Dear Diary,
Every fall, on the first day that certain chill came into the air that made you dig through the dresser for a buried sweater, my mother would announce that it was time to make pot roast, because “there’s nothing cozier than coming home to a house that smells like pot roast.”
Thus, I grew up under the impression that the philosophical justification for the existence of pot roast was that it makes the house smell good. There did not seem to be any other justification, certainly not the experience of eating pot roast, which I always dreaded. The pot roast my mother made–which I believe to have been a fairly standard pot roast of 1960s-70s America–was a slab of stringy brisket which was oven-braised in canned tomato sauce to point of leathery chewiness that completely defied all received wisdom about the effect long simmering is assumed to have upon a piece of meat. Thinking about it now, I wonder whether there may have been some fatal miscalculation about the amount of liquid necessary for a proper braise, which came down on the female side of my family as a standard recipe; the pot roast often arrived at the table noticeably blackened, with the rather boastful claim that my grandmother had thought it was an art to burn a pot roast just exactly right.
So it must have gone back to my mother’s own childhood–this fierce conviction she had that the smell of pot roast incarnated the smell of Home. I would never have considered contradicting her, or in any way suggesting that spaghetti with meat sauce actually tasted better, or that perhaps in some cookbook out there might be a recipe that would be an improvement on what she considered Gospel.

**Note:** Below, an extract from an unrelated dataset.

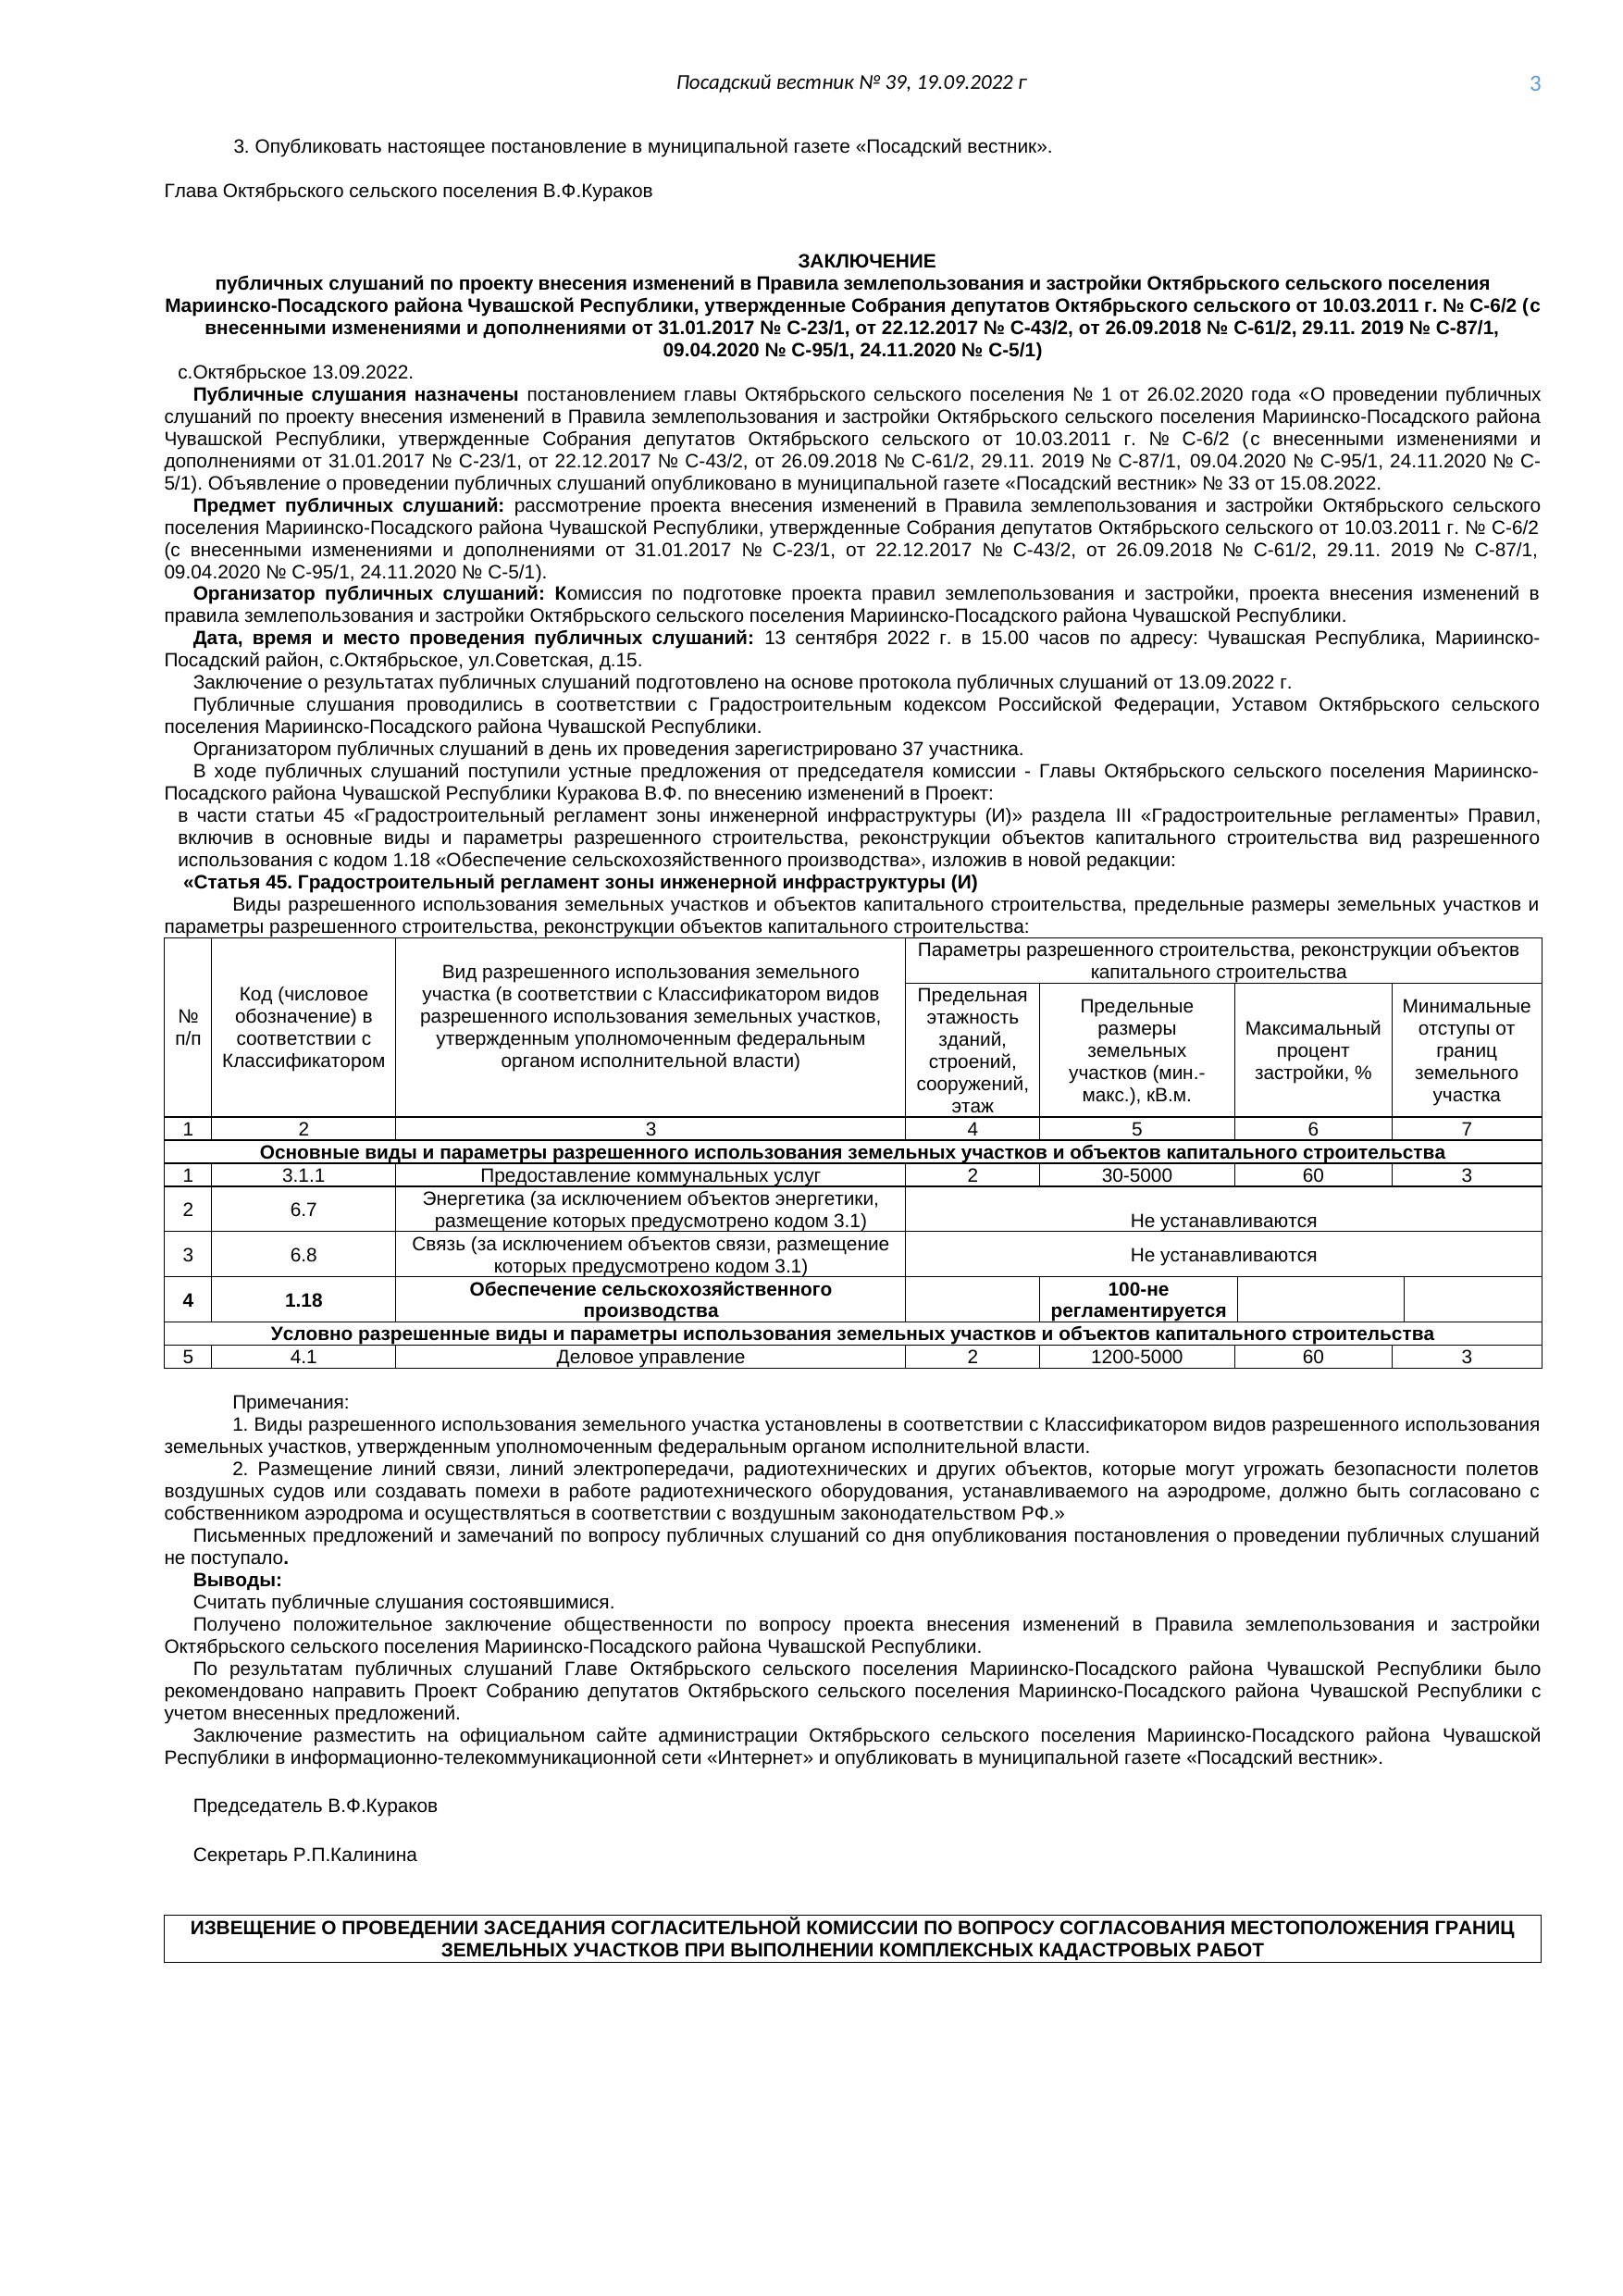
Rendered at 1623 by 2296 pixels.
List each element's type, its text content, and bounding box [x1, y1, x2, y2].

But it turned out that, right under her nose, there was.
One day many years later, when I had kids of my own and was living far away, I called home for cooking advice about what to do with a hunk of chuck roast I’d bought by mistake, thinking it was a fat, juicy steak. Neither of my parents was home, but the phone was answered by a friend of theirs named Bob, who told me ”Oh, you can use that for a terrific pot roast.”
“Um,” I said, “Don’t you ever ever ever repeat this to my mother, but I LOATHE pot roast.”

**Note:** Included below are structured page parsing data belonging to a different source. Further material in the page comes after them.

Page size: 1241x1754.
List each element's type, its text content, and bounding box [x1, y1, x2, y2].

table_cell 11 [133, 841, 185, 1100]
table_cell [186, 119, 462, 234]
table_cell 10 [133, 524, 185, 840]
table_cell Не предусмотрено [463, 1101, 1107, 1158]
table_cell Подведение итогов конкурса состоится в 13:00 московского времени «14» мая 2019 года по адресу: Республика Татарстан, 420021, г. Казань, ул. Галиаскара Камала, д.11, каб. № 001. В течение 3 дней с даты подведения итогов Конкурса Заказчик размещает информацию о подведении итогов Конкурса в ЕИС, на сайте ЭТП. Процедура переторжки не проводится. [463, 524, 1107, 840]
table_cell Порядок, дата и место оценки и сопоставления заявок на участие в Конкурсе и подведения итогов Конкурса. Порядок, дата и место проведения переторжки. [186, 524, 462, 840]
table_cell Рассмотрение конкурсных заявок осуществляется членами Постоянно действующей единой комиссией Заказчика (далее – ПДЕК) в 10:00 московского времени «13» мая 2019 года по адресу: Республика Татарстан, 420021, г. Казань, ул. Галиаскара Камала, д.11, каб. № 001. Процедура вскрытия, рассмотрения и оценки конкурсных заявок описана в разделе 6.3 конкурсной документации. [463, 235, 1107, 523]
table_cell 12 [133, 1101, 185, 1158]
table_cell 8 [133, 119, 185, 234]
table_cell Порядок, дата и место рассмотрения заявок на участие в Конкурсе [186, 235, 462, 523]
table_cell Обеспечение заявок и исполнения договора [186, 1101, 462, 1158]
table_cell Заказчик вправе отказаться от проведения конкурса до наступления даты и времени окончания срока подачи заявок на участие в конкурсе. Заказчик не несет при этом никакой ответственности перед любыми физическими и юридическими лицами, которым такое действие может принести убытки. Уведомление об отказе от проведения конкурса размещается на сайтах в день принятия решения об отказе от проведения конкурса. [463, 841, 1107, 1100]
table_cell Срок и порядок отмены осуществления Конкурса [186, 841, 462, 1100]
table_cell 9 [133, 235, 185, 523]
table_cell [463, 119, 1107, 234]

“Trust me,” he said. “This recipe is going to change that forever.”
I was skeptical, especially because there was no tomato sauce involved and I didn’t realize at that stage of my life that meat that hadn’t bubbled away in canned tomato sauce for hours until it finally dehydrated and turned to charcoal could be classified as pot roast. The cooking liquid in Bob’s recipe is composed entirely of Marsala wine, soy sauce, worcestershire sauce, and water. Other than that, all you need are onions, carrots, and a little minced garlic.
Diary, Bob was soooo right. This is a pot roast that tastes and chews every bit as mouthwateringly, meltingly delicious as it smells for the hours it’s braising in the oven, perfuming the house. And this is the pot roast that enabled me to sustain and validate my mother’s belief in the power of pot roast for her entire lifetime. She always remained under the illusion that one of her great triumphs was having passed this maternal tradition along to me, because indeed I often told her when we talked on the phone on a fall or winter Sunday that I was making pot roast. “You know,” she’d say, “I always thought there’s just nothing that makes the house smell cozier.”
“Well, yeah,” I’d say. “Where do you think I got it?”